17.1 The members of the charity may at any time before, and in expectation of, its dissolution resolve that any net assets of the charity after all its debts and liabilities have been paid, or provisions made for them, shall on or before the dissolution of the charity be applied or transferred in any of the following ways:

17.1.1 directly for the Objects; or

17.1.2 by transfer to any charity or charities for purposes similar to the Objects; or

17.1.3 to any charity or charities for use for particular purposes that fall within the Objects.

17.2 Subject to any such resolution of the members of the charity, the Trustees of the charity may at any time before and in expectation of its dissolution resolve that any net assets of the charity after all its debts and liabilities have been paid, or provision made for them, shall on or before dissolution of the charity be applied or transferred:

17.2.1 directly for the Objects; or

17.2.2 by transfer to any charity or charities for purposes similar to the Objects; or

17.2.3 to any charity or charities for use for particular purposes that fall within the Objects.

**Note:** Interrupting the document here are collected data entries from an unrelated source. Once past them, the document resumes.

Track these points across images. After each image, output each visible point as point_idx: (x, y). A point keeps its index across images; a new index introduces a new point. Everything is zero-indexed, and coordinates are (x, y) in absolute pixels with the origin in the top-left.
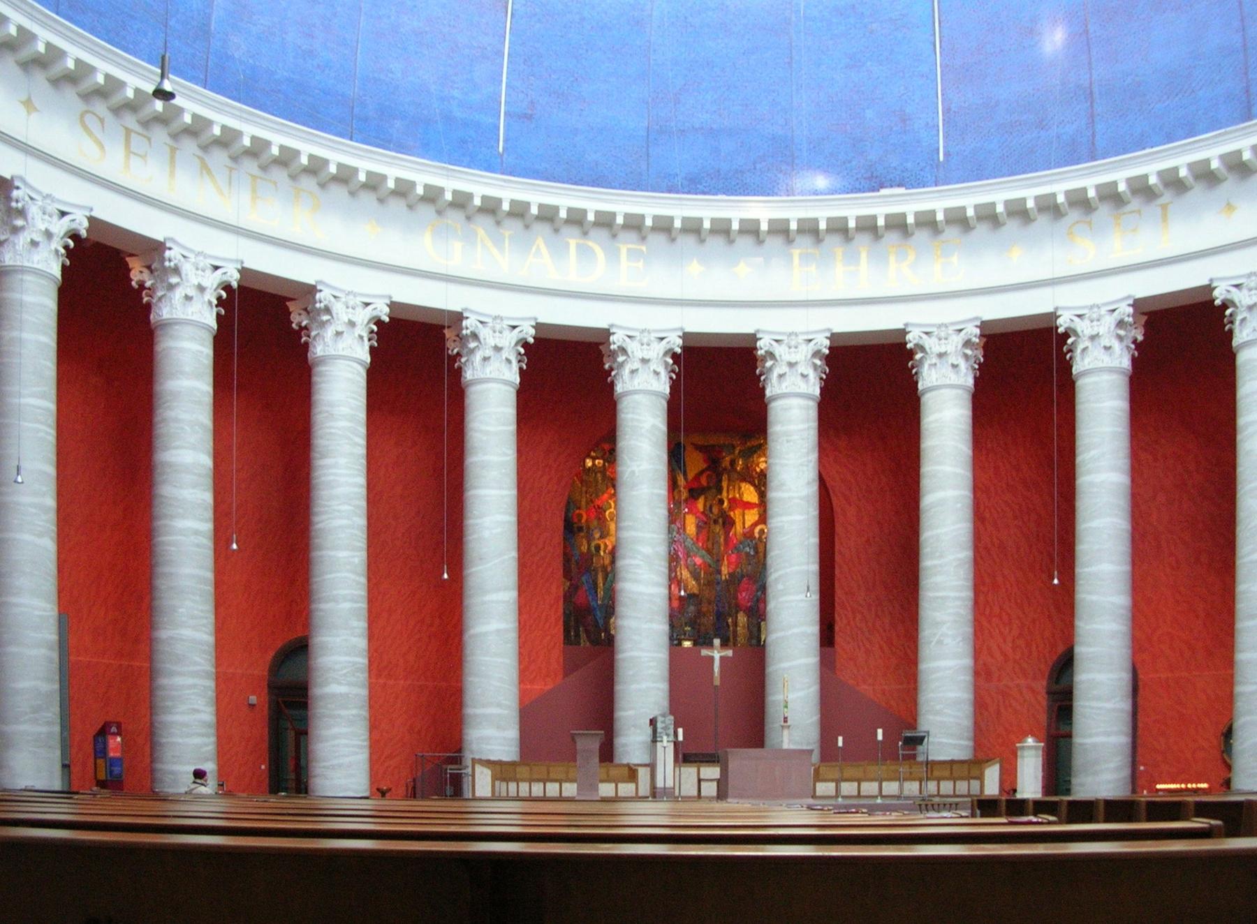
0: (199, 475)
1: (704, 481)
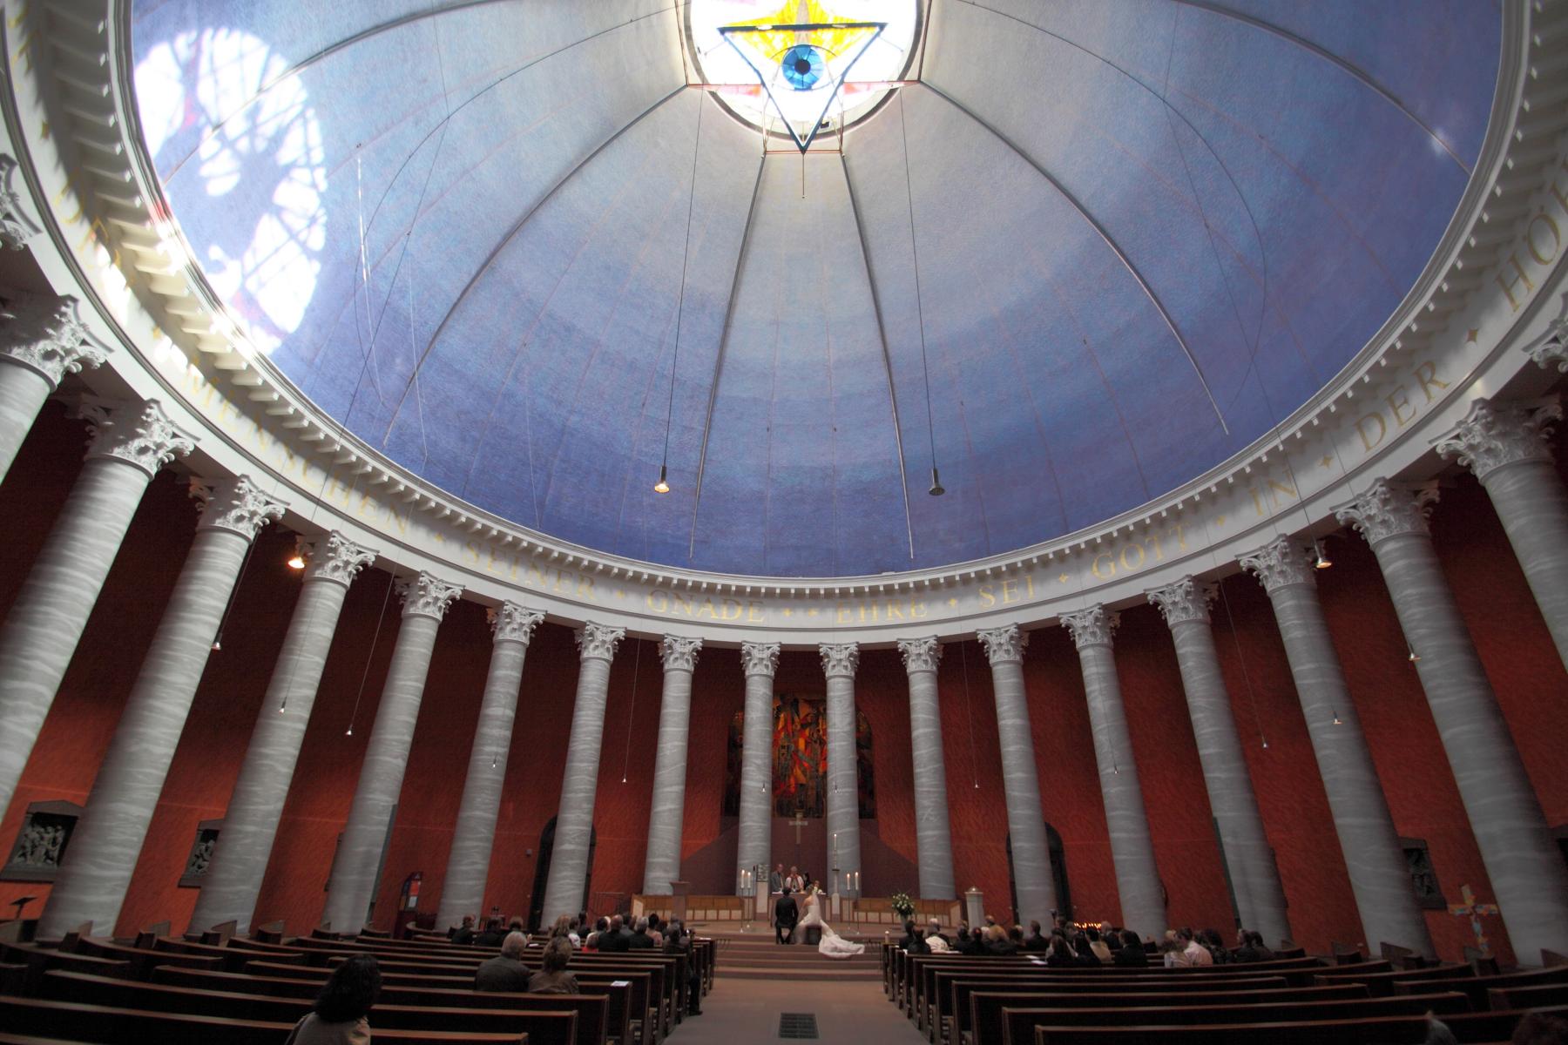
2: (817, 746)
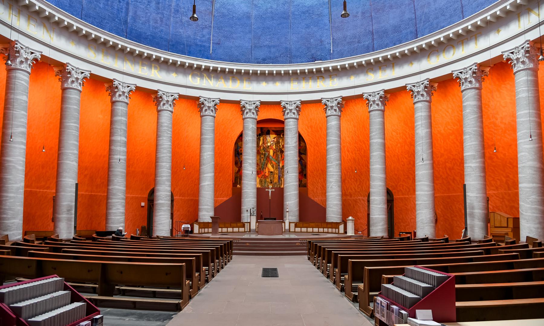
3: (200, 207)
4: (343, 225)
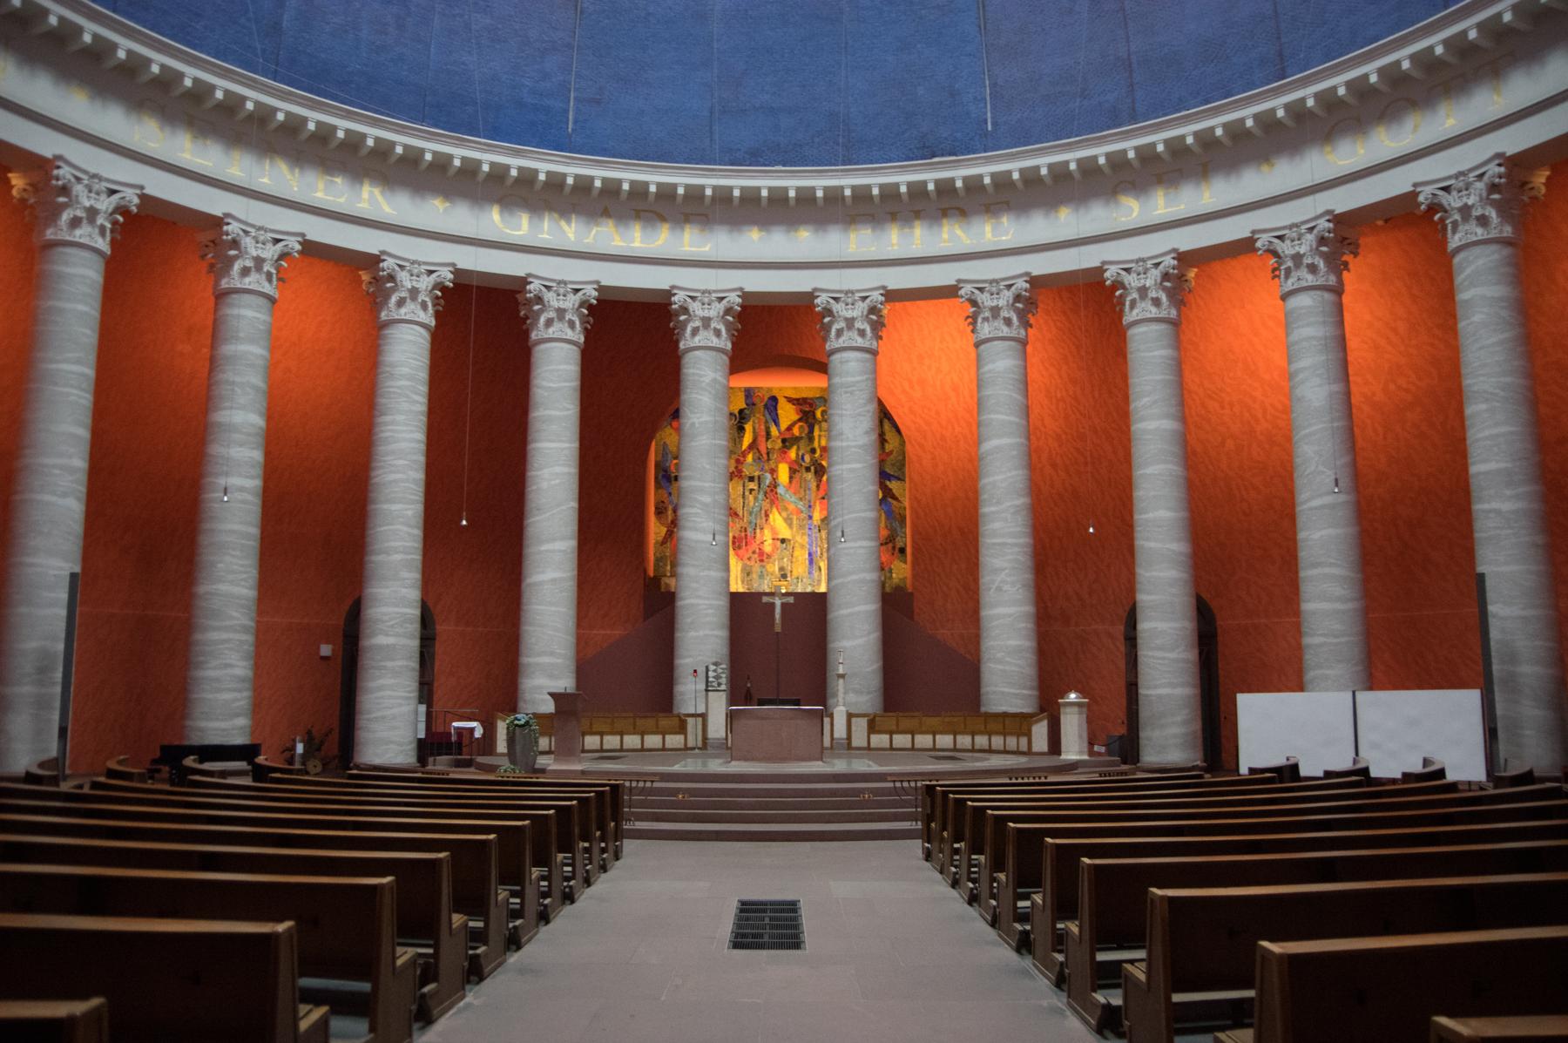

17.3 In no circumstances shall the net assets of the charity be paid to or distributed among the members of the charity (except to a member that is itself a charity) and if no resolution in accordance with article 17.1 is passed by the members or  the Trustees the net assets of the charity shall be applied for charitable purposes as directed by the Court or the Commission.

 

  1. INTERPRETATION

In the Memorandum and in these Articles:

‘The 2006 Act’ means the Companies Act 2006
‘AGM’ means an annual general meeting of the Charity
‘Area of Benefit’ means Cholsey and immediate surrounds
‘these Articles’ means these articles of association
‘authorised representative’ means an individual who is authorised by a member organisation to act on its behalf at meetings of the Charity and whose name is given to the Secretary
‘Chair’ means the Chair of the Trustees
‘the Charity’ means the company governed by these Articles
‘charity trustee’ has the meaning prescribed by section 97(1) of the Charities Act 1993
‘clear day’ means 24 hours from midnight following the relevant event ‘the Commission’ means the Charity Commissioners for England and Wales
‘General Meeting’ means a general meeting of the Charity
‘material benefit’ means a benefit which may not be financial but has a monetary value
‘member’ and ‘membership’ refer to membership of the Charity
‘Memorandum’ means the Charity’s Memorandum of Association
‘month’ means calendar month
‘the Objects’ means the Objects of the Charity as defined in clause 3 of the Memorandum
‘Secretary’ means the Secretary of the Charity
‘taxable trading’ means carrying on a trade or business on a continuing basis for the principal purpose of raising funds and not for the purpose of actually carrying out the Objects and the profits of which are liable to tax
‘Trustee’ means a director of the Charity and ‘Trustees’ means all of the directors
‘written’ or ‘in writing’ refers to a legible document on paper including a fax message ‘year’ means calendar year

                                                   

Words importing one gender shall include all genders, and the singular includes the plural and vice versa.

 

18.1 Expressions defined in the Act have the same meaning

18.2 Unless the context otherwise requires words or expressions contained, these articles have the same meaning as in the 2006 Act but excluding any statutory modification not in force when this constitution becomes binding on the charity.

18.3 References to an Act of Parliament are to the Act as amended or re-enacted from time to time and to any subordinate legislation made under it.